Write out the lines below again, replacing every "Sebrae" with "SEBRAE" and keeping everything else the same. Leave the pictures out.

(Data pulled from a collection)

-----

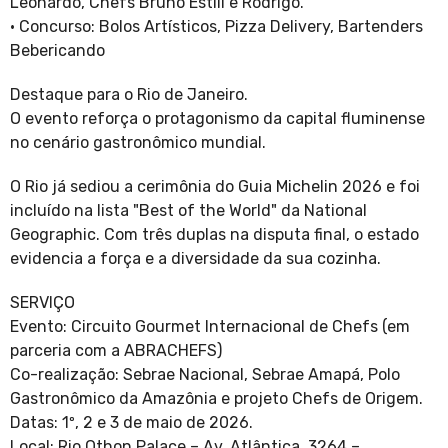
Leonardo, Chefs Bruno Estill e Rodrigo.
· Concurso: Bolos Artísticos, Pizza Delivery, Bartenders
Bebericando
Destaque para o Rio de Janeiro.
O evento reforça o protagonismo da capital fluminense
no cenário gastronômico mundial.
O Rio já sediou a cerimônia do Guia Michelin 2026 e foi
incluído na lista "Best of the World" da National
Geographic. Com três duplas na disputa final, o estado
evidencia a força e a diversidade da sua cozinha.
SERVIÇO
Evento: Circuito Gourmet Internacional de Chefs (em
parceria com a ABRACHEFS)
Co-realização: Sebrae Nacional, Sebrae Amapá, Polo
Gastronômico da Amazônia e projeto Chefs de Origem.
Datas: 1º, 2 e 3 de maio de 2026.
Local: Rio Othon Palace – Av. Atlântica, 3264 –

-----

## [Expected output]
Leonardo, Chefs Bruno Estill e Rodrigo.
· Concurso: Bolos Artísticos, Pizza Delivery, Bartenders
Bebericando
Destaque para o Rio de Janeiro.
O evento reforça o protagonismo da capital fluminense
no cenário gastronômico mundial.
O Rio já sediou a cerimônia do Guia Michelin 2026 e foi
incluído na lista "Best of the World" da National
Geographic. Com três duplas na disputa final, o estado
evidencia a força e a diversidade da sua cozinha.
SERVIÇO
Evento: Circuito Gourmet Internacional de Chefs (em
parceria com a ABRACHEFS)
Co-realização: SEBRAE Nacional, SEBRAE Amapá, Polo
Gastronômico da Amazônia e projeto Chefs de Origem.
Datas: 1º, 2 e 3 de maio de 2026.
Local: Rio Othon Palace – Av. Atlântica, 3264 –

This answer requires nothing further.